It was early October, the afternoons twilit, when she finally cracked under Mackenzie’s incessant pressure.
“You have to ask Price about the wall.” Her floormate lay sprawled like a starfish across her quilt, picking the polish from her nails. “Every day you don’t, Adya suffers.”
“Adya is fine,” Adya said, her features lit blue by her laptop. “I haven’t had another block in weeks. Whatever was there, it’s gone now.”
“Because he’s dead,” Mackenzie countered. “Probably rotting in a ditch somewhere. And we could be the only ones who saw. We need to be putting one hundred percent of our focus into this.”
Adya shut her laptop. “We don’t even know if what I saw was real.”
“Exactly.” Delaney nudged Mackenzie’s feet off the edge of her bed. “Plus, I sort of feel like we should be putting our focus into crossing between worlds. We only have a week left until trial runs.”
She didn’t tell them she’d been back to the Sanctum, and often. Sometimes, it was empty, and she’d while away the breaks between classes basking in the bliss of total silence. More often than not, Nate Schiller was there, hood up and earbuds in, air-drumming along to a song she couldn’t hear.
“This is a meditative space,” he’d announced the first time she returned, toting a brown paper bag of half-stale pastries. “If you’re going to make it your hangout spot, you need to respect the house rules. First, share your snacks. Second, maintain complete and total silence.”
“Way ahead of you,” she’d said, and set a pumpkin muffin on the pallet table between them.
Away from the dorms and the cafés and the classrooms, she finally felt free to click off her implant. There was an unspoken fellowship in their mutual solitude, an easy quiet she’d rarely found with anyone else. She read. Nate listened to music. They didn’t speak. Several times, she’d considered mining Nate for more information about the wall, but to do so felt like a breach of trust—a breaking of the unspoken covenant they shared.
And so, she left it alone.
“Hello?” Mackenzie snapped her fingers in front of her face and Delaney became belatedly aware of the fact that she hadn’t absorbed a word either of her friends had said. “We have a moral responsibility here, Laney,” she insisted. “Ask Price about the wall.”
***
Dusk found Delaney curled into the deep cushions of Colton’s family room couch, the moon pressed up against the glass. Colton sat just opposite her, his long legs sprawled across the couch, their limbs all but tangled. She’d spent a better part of the night pretending not to notice.
“Adya and I went to the Sanctum a few weeks ago.” She peered over the top of her borrowed notes, too acutely aware of the phantom brush of his foot against her thigh. “Your name was on the wall.”
Colton didn’t look up from his book. “That checks,” he said, “since I put it there.”
The crinkle of his turning page rustled all through the chilly grandeur of the house. Before she could think better of it, she said, “I wrote my name next to yours.”
The fathomless dark of Colton’s stare flicked to hers. “Yeah?”
“Does that mean anything to you?”
A muscle worked in his jaw. “I don’t know,” he said slowly. “Should it?”
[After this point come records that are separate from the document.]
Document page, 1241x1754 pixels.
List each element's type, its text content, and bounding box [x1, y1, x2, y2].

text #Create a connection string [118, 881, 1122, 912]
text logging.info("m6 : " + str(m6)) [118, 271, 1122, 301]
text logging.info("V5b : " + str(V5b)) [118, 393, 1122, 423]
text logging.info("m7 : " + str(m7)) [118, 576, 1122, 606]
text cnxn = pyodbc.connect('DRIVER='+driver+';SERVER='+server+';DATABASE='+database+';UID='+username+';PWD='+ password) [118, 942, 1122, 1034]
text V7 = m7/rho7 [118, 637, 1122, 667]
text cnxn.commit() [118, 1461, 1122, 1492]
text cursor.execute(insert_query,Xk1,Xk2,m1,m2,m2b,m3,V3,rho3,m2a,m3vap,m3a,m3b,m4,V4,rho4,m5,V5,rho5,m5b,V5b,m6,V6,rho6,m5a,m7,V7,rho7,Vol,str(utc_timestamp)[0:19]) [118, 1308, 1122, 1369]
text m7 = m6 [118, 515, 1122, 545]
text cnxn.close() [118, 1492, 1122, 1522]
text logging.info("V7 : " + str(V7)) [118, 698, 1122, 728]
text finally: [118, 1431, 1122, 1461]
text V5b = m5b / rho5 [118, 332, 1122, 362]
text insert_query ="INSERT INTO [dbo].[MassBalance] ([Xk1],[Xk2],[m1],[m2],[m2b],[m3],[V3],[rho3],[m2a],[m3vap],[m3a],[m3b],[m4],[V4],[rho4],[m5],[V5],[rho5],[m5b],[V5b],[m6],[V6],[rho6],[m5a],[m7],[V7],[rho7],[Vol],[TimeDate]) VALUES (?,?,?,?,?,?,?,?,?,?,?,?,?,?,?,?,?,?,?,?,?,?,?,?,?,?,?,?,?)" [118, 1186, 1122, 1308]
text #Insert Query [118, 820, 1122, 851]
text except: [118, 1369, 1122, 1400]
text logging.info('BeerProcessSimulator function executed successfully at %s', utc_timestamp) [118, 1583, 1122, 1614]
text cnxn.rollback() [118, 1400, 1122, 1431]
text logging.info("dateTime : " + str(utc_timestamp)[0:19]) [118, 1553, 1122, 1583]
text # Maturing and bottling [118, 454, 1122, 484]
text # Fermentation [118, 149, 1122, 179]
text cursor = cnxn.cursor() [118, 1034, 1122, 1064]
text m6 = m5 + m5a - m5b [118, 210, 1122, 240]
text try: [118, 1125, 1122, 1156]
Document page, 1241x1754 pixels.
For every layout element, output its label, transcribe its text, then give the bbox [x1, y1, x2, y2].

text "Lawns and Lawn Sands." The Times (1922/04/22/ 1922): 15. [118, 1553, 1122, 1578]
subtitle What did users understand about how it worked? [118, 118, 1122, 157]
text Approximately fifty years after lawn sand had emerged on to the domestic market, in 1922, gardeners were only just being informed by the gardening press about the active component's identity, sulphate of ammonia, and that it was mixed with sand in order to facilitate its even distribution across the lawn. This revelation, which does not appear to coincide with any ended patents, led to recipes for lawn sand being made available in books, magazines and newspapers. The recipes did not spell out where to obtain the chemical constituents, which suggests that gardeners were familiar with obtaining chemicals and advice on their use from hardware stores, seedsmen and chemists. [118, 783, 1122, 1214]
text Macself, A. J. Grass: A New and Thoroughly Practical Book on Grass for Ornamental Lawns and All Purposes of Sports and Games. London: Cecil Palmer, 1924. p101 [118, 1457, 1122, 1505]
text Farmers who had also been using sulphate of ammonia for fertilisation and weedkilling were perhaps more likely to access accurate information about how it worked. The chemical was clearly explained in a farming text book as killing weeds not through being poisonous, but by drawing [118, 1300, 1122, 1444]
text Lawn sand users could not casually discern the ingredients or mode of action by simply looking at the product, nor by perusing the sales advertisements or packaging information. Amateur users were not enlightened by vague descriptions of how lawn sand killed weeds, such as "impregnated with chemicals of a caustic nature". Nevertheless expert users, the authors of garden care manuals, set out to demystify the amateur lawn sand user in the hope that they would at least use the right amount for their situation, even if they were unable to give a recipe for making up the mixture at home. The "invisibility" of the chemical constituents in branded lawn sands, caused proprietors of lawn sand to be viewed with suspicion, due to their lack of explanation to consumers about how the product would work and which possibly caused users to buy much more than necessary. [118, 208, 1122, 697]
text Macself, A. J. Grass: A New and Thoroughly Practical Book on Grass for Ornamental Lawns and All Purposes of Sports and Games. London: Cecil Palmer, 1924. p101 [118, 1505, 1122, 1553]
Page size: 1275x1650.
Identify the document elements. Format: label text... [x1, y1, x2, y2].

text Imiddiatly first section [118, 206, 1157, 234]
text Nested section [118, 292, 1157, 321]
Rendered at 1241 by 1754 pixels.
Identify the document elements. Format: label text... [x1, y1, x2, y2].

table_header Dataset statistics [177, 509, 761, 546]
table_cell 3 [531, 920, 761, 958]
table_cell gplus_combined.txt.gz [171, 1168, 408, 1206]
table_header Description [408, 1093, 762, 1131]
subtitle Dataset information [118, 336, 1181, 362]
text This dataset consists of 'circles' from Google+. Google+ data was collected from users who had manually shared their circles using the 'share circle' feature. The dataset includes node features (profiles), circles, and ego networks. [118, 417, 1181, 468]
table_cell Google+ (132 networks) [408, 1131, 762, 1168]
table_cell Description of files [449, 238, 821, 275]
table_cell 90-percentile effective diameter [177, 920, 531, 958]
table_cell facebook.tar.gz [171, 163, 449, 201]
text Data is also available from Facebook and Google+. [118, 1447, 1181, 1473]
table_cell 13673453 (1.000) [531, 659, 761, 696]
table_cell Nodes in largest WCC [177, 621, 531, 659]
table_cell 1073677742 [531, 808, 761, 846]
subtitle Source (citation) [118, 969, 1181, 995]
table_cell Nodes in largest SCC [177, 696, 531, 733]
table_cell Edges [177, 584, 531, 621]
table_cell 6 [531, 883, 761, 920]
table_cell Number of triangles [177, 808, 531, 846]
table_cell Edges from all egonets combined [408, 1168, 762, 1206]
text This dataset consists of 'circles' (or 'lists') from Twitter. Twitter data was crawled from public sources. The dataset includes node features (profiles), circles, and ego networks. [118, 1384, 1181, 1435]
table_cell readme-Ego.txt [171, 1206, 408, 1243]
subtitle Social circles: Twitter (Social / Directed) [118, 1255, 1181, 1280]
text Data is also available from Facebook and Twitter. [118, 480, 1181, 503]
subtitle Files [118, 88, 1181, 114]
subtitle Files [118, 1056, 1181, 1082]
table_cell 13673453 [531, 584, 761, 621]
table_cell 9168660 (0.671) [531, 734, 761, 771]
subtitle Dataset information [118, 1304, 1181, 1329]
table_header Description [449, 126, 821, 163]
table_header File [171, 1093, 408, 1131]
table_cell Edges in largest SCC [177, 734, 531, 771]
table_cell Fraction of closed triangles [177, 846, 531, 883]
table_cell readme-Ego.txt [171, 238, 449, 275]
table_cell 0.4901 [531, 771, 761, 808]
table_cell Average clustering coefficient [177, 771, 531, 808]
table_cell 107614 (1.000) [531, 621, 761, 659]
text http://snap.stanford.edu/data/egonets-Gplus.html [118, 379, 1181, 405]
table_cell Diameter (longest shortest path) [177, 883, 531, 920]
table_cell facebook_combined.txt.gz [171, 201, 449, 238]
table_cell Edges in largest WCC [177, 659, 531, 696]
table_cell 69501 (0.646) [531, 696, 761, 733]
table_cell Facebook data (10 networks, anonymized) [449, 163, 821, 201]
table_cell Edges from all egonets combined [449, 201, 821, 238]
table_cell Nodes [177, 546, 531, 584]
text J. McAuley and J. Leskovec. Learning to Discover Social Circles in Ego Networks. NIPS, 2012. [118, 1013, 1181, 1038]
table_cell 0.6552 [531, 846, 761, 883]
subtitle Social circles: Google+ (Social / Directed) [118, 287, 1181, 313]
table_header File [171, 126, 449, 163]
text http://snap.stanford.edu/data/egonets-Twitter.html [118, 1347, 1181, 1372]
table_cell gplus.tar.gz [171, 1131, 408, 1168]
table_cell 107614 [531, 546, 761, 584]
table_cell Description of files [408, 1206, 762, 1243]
Too late, she realized how she’d sounded. Like an underclassman with a crush. Pining and lovesick, carving their initials into the trunk of a tree. Penciling his name into her notebook. Fire ignited in her cheeks.
“It’s just that Nate said the wall is some sort of dead pool,” she rushed to say. “It’s an infinitely creepy thought, and I wasn’t sure if there was a real reason you all wrote your names up there. Maybe some sort of brotherhood thing?” She was veering dangerously close to babbling, and she wished desperately for the ability to scrub this conversation from both of their brains.
Across the couch, Colton had gone still. “Nate Schiller?”
“Yeah. Do you know him?”
“We used to be friends,” he said. Then, “You shouldn’t talk to him.”
She withdrew her legs, swinging them onto the floor. “Why not?”
“For one,” he said, mirroring her movements, “the guy is two bad theories away from becoming a Flat Earther. He thinks everything is a conspiracy.”
“So you’re saying he’s wrong,” Delaney pressed. “You’re not all placing bets on who might turn up dead?”
Colton dug the heel of his hand into his eye. “I’m saying I don’t think you should spend time with him.”
Propelled by a burst of indignation, Delaney pushed herself off the couch. Colton followed, towering over her beneath the incandescent lights of the parlor.